What the task asks: Transcribe only the part of the material below that begins at the line containing "ring pip: (432, 242)" and ends at the line containing "index dip: (213, 245)", with both kept and images left out.

[Records provided Boundary: Start]

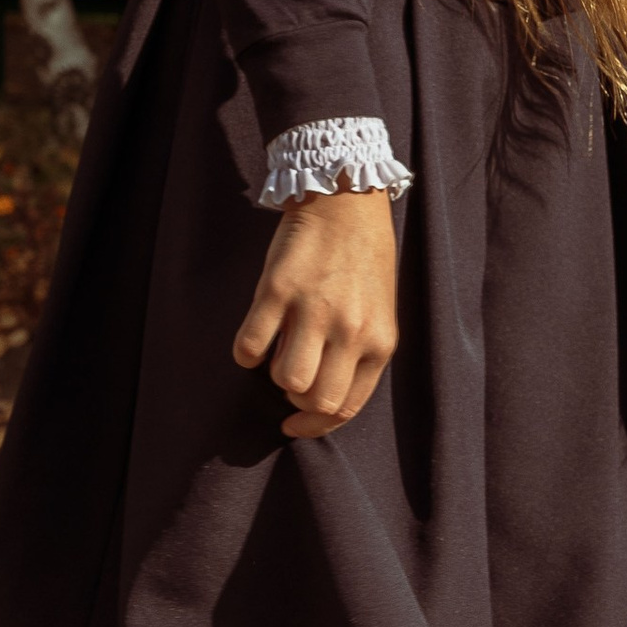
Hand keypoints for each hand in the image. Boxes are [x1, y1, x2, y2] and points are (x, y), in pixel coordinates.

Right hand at [234, 190, 398, 439]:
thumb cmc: (362, 260)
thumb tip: (319, 395)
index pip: (345, 407)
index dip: (315, 425)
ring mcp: (313, 309)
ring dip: (275, 374)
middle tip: (291, 379)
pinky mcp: (277, 289)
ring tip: (278, 352)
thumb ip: (358, 353)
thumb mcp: (377, 312)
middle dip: (297, 401)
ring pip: (286, 379)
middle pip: (316, 401)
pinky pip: (251, 346)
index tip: (294, 424)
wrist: (346, 201)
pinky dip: (247, 352)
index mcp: (380, 340)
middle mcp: (350, 329)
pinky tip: (255, 336)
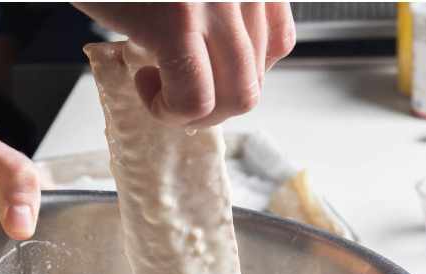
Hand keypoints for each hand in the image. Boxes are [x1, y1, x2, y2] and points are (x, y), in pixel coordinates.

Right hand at [76, 3, 296, 125]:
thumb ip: (218, 6)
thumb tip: (224, 64)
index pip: (278, 42)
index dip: (244, 71)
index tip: (210, 73)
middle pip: (257, 75)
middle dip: (218, 101)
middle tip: (179, 92)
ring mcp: (218, 0)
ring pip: (235, 95)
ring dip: (194, 111)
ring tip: (160, 87)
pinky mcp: (177, 20)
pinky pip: (194, 98)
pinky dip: (171, 110)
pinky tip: (147, 85)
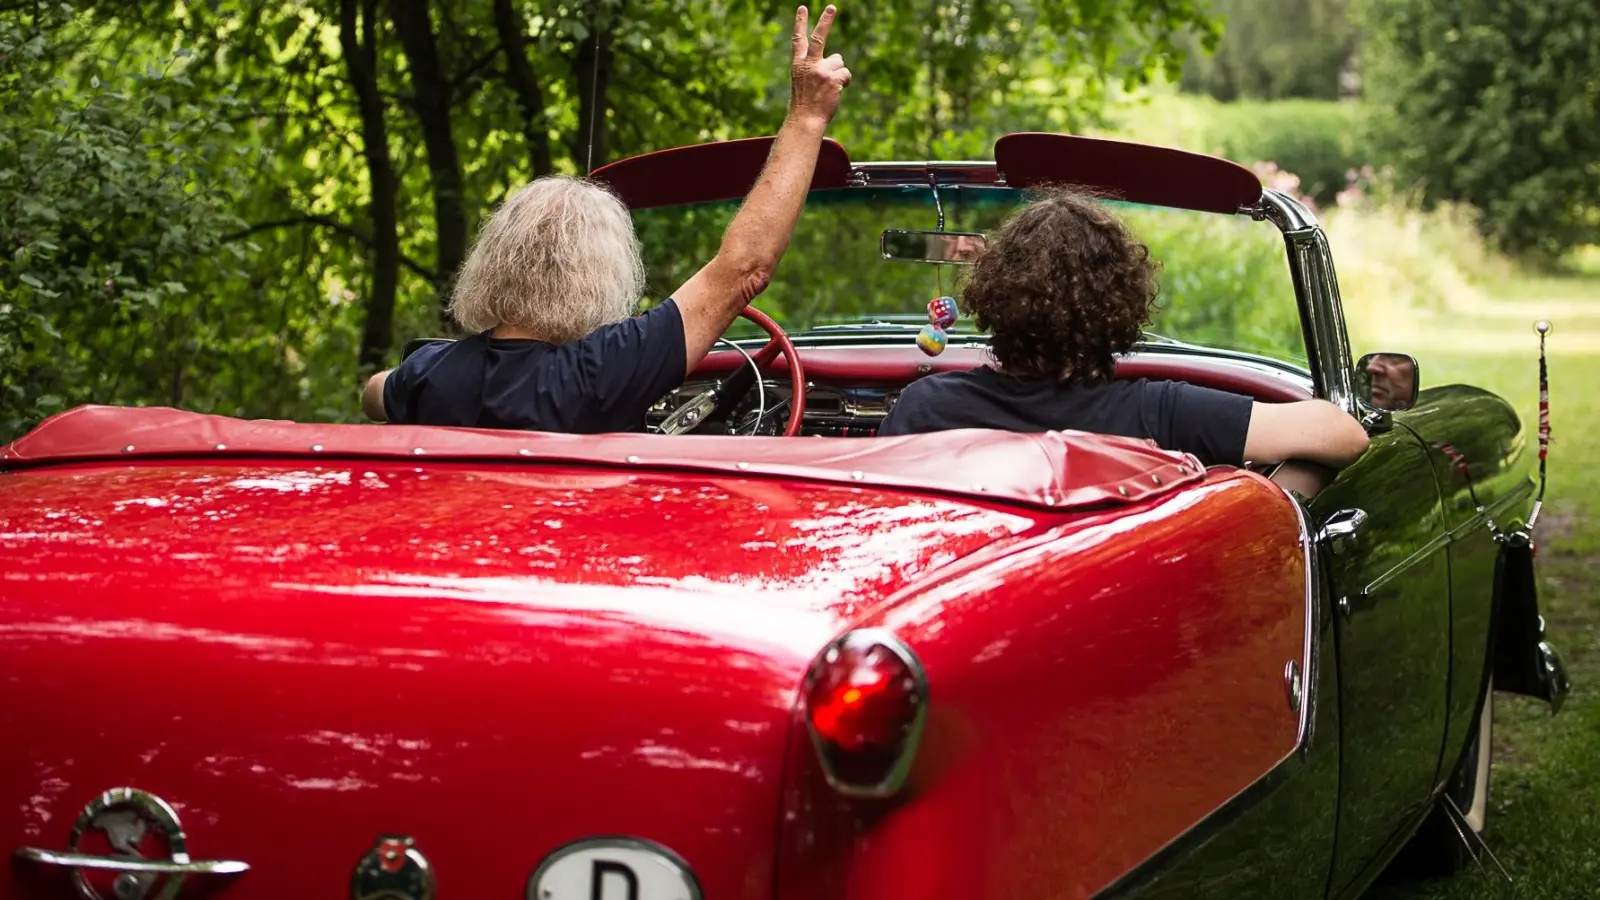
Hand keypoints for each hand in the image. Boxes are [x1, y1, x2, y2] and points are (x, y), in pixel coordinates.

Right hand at [789, 4, 849, 125]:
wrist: (806, 120)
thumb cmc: (805, 104)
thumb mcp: (803, 82)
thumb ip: (815, 67)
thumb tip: (837, 61)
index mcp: (798, 64)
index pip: (798, 40)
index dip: (800, 23)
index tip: (802, 8)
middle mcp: (809, 64)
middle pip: (819, 38)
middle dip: (826, 21)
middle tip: (832, 7)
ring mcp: (821, 71)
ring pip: (839, 61)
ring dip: (838, 73)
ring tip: (829, 88)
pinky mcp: (833, 78)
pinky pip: (846, 74)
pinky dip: (844, 83)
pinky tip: (836, 92)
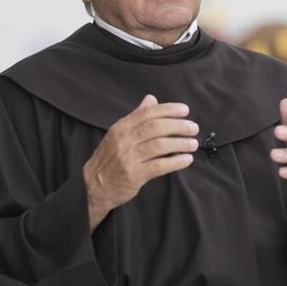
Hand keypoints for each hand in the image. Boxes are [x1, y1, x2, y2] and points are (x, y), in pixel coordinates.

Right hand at [83, 94, 198, 230]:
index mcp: (121, 127)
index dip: (169, 110)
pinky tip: (187, 159)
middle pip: (156, 128)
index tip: (185, 110)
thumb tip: (151, 99)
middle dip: (178, 126)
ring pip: (160, 146)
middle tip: (193, 128)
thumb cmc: (110, 158)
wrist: (93, 186)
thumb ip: (136, 116)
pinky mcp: (134, 175)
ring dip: (180, 143)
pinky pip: (159, 166)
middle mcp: (124, 140)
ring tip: (193, 144)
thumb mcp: (118, 133)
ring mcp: (128, 158)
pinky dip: (176, 162)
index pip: (148, 113)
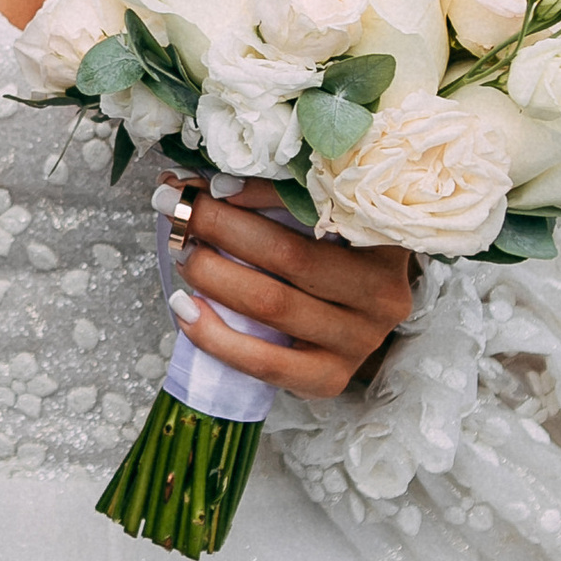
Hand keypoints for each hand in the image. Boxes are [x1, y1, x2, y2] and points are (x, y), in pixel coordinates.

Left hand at [173, 183, 412, 402]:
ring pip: (273, 304)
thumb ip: (267, 200)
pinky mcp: (332, 378)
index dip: (260, 192)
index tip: (211, 185)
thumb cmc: (323, 258)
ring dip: (213, 275)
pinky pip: (266, 362)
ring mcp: (360, 340)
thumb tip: (185, 182)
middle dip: (220, 227)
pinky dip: (216, 336)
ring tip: (182, 255)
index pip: (319, 206)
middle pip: (289, 255)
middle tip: (175, 209)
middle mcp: (383, 291)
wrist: (348, 325)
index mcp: (384, 238)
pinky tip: (185, 309)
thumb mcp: (312, 221)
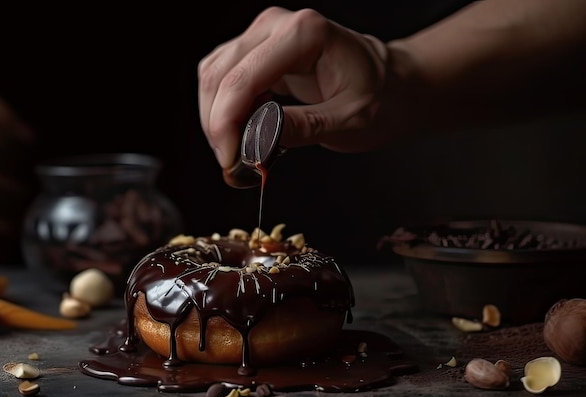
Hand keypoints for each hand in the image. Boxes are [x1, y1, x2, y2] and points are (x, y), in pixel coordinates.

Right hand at [198, 6, 388, 168]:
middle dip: (217, 125)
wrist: (391, 86)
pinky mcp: (258, 51)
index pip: (243, 78)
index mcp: (305, 34)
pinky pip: (223, 78)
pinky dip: (223, 110)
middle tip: (233, 164)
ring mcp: (264, 35)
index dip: (226, 123)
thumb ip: (302, 128)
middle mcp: (278, 25)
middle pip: (219, 75)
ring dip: (216, 119)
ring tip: (239, 152)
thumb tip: (255, 142)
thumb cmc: (379, 99)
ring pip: (213, 76)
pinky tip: (241, 132)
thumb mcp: (349, 121)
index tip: (231, 159)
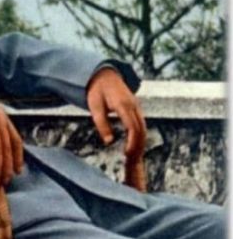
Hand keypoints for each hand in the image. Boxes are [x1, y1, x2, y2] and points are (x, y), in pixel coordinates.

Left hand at [86, 67, 146, 191]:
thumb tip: (108, 142)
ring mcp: (137, 107)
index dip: (132, 142)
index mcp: (123, 105)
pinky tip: (134, 147)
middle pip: (141, 129)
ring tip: (134, 159)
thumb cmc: (97, 91)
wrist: (104, 75)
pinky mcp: (136, 109)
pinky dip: (139, 137)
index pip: (133, 127)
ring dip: (140, 143)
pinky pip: (141, 125)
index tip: (127, 155)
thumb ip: (102, 124)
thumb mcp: (94, 107)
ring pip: (143, 128)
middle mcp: (134, 106)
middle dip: (138, 146)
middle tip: (132, 162)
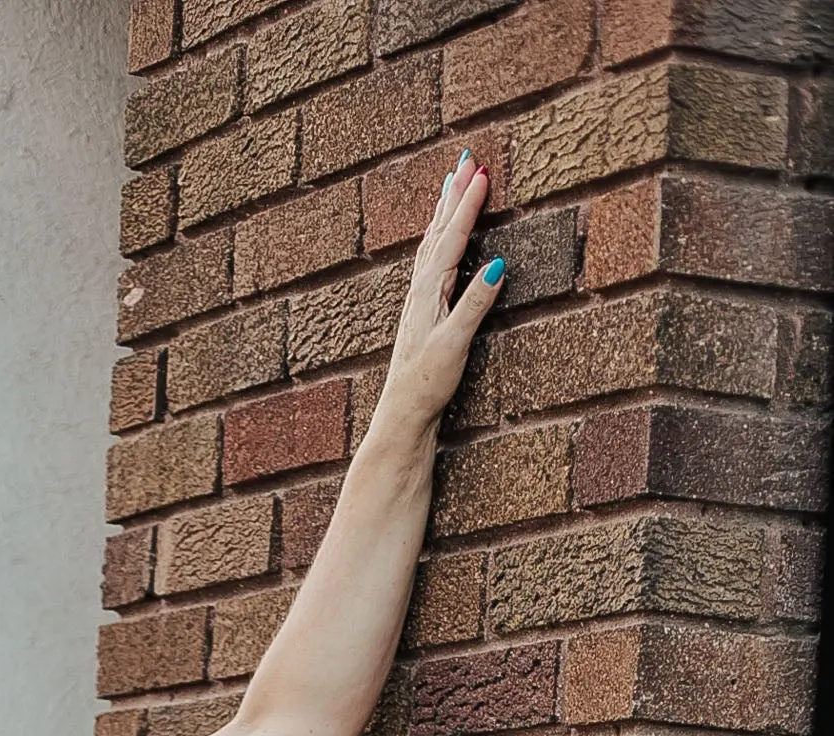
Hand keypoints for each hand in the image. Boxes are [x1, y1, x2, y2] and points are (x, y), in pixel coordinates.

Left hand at [379, 151, 503, 435]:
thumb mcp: (455, 343)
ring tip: (452, 182)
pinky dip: (437, 238)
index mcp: (430, 291)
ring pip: (432, 242)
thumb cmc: (428, 383)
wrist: (403, 413)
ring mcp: (419, 299)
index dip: (467, 205)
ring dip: (444, 210)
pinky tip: (438, 236)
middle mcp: (421, 289)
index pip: (452, 238)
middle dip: (454, 194)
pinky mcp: (422, 311)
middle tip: (466, 158)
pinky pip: (431, 260)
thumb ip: (475, 303)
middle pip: (439, 231)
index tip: (481, 172)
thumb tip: (497, 265)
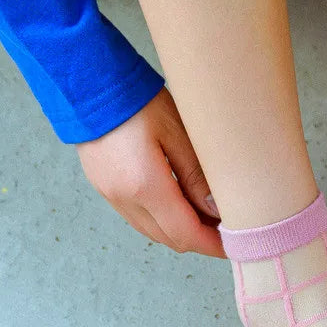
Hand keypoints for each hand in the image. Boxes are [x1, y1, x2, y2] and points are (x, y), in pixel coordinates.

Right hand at [77, 87, 224, 256]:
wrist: (88, 81)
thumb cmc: (138, 101)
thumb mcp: (178, 134)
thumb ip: (197, 178)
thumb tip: (217, 213)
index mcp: (145, 186)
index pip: (187, 233)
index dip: (213, 245)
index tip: (237, 245)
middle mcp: (125, 198)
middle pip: (171, 239)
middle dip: (201, 241)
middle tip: (229, 230)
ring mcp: (111, 196)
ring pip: (154, 233)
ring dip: (182, 233)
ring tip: (208, 219)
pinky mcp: (105, 189)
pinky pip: (139, 220)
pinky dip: (163, 222)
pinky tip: (181, 207)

[Records provided Boundary: End]

Task output:
ring pip: (432, 242)
thumb cmc: (428, 383)
wrist: (403, 413)
ring mcp: (419, 299)
index dip: (467, 205)
ring dip: (444, 210)
pinky tip: (438, 236)
middle mcp: (421, 289)
index pip: (452, 238)
middle dip: (454, 194)
pinky mcp: (422, 311)
middle tip: (466, 158)
pinky pip: (431, 260)
thumb ip: (475, 303)
middle pip: (439, 231)
index tip: (481, 172)
thumb tip: (497, 265)
Hand keypoints for each hand in the image. Boxes are [x1, y1, x2, y2] and points are (x, y), in pixel coordinates.

Right hand at [77, 87, 224, 256]:
wrist: (88, 81)
thumb cmc: (138, 101)
thumb mcp: (178, 134)
thumb ip: (197, 178)
thumb tip: (217, 213)
index mcp: (145, 186)
index pip: (187, 233)
index dip: (213, 245)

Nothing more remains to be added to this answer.